══ Input data ══

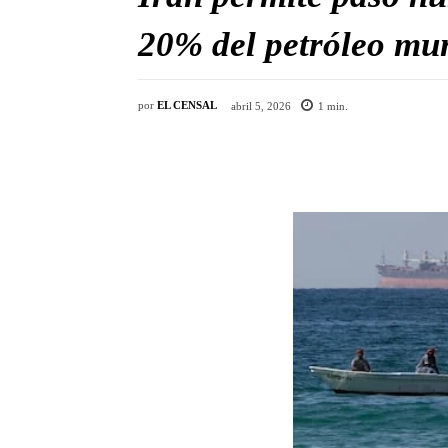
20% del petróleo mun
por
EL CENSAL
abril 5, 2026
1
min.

═══

Your objective:
Each record should be printed exactly as it appears, leaving the pictures out.

Task solution:
20% del petróleo mun
por
EL CENSAL
abril 5, 2026
1
min.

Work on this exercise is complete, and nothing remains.